In what was becoming a familiar tale, Martin Klizan, at 140, ousted Djokovic in Barcelona before a shocking quarter-final loss to world No.72 Marco Cecchinato at Roland Garros even prompted a threat not to play Wimbledon.

 "It was a long journey, especially considering that the elbow injury took me out from the tour for six months," Djokovic said.
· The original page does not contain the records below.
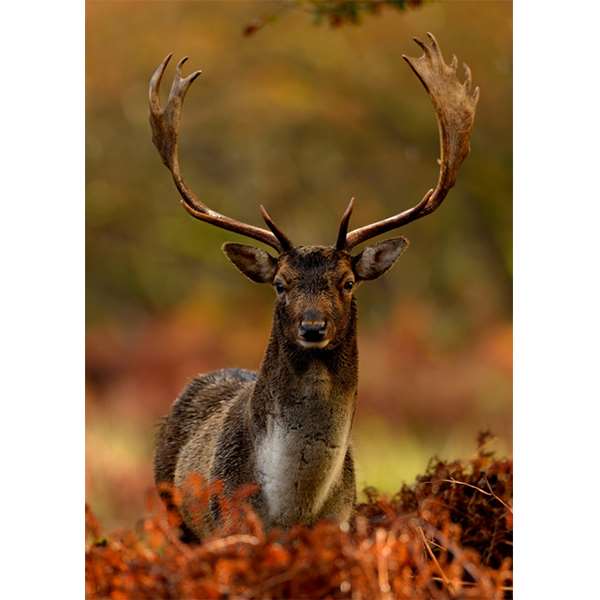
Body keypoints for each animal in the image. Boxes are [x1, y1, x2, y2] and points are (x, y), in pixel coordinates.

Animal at [149, 30, 478, 540]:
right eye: (280, 285)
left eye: (348, 282)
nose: (312, 327)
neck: (294, 511)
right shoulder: (228, 527)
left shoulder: (343, 523)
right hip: (172, 509)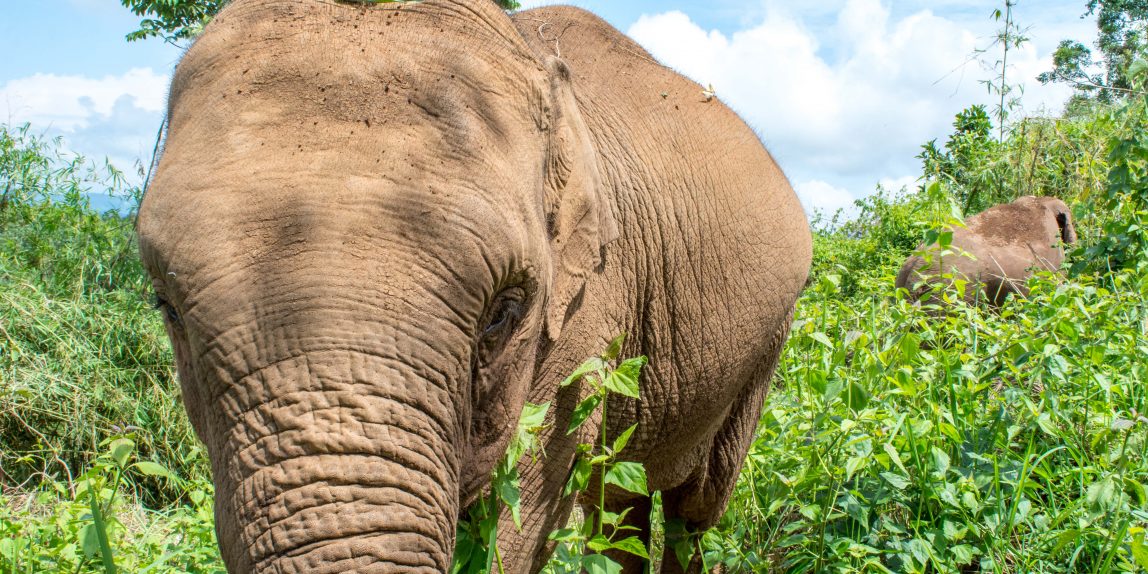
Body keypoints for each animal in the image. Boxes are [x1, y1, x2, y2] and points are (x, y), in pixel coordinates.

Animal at [136, 1, 811, 572]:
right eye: (166, 307)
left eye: (504, 312)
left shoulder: (587, 312)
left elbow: (524, 514)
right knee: (624, 497)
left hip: (764, 346)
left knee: (692, 506)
"But I got back to the court too fast. I wasn't ready to compete. I did not expect to be back in the top shape at Wimbledon so quickly.

"If you asked me after Roland Garros, I would probably maybe doubt that."

Djokovic said his five-set semi-final victory over old rival Rafael Nadal, a match that lasted five hours and 15 minutes and was the fifth longest ever at Wimbledon, gave him the belief that this could be his year.

It took his record over the Spaniard to 27-25 in their 12-year rivalry.

"I proved something to myself," said Djokovic, the lowest-ranked champion at Wimbledon since Goran Ivanisevic in 2001.

"Playing against Nadal in the semi-finals here was the biggest test that I could have specifically for that, just to see whether I can prevail.

"That's why I spend a lot of energy and I put a lot of effort to win that match."

Djokovic also admitted that Sunday's victory was on a par with his first Wimbledon crown in 2011, which paved the way for him to become world No.1 for the first time.

"I dreamed of winning it when I was a seven-year-old boy. I made a lot of improvised Wimbledon trophies from different materials," he said.

"If I can pick one, that would be probably the first one and this year's winning because my son was at the trophy ceremony, which made it extra special."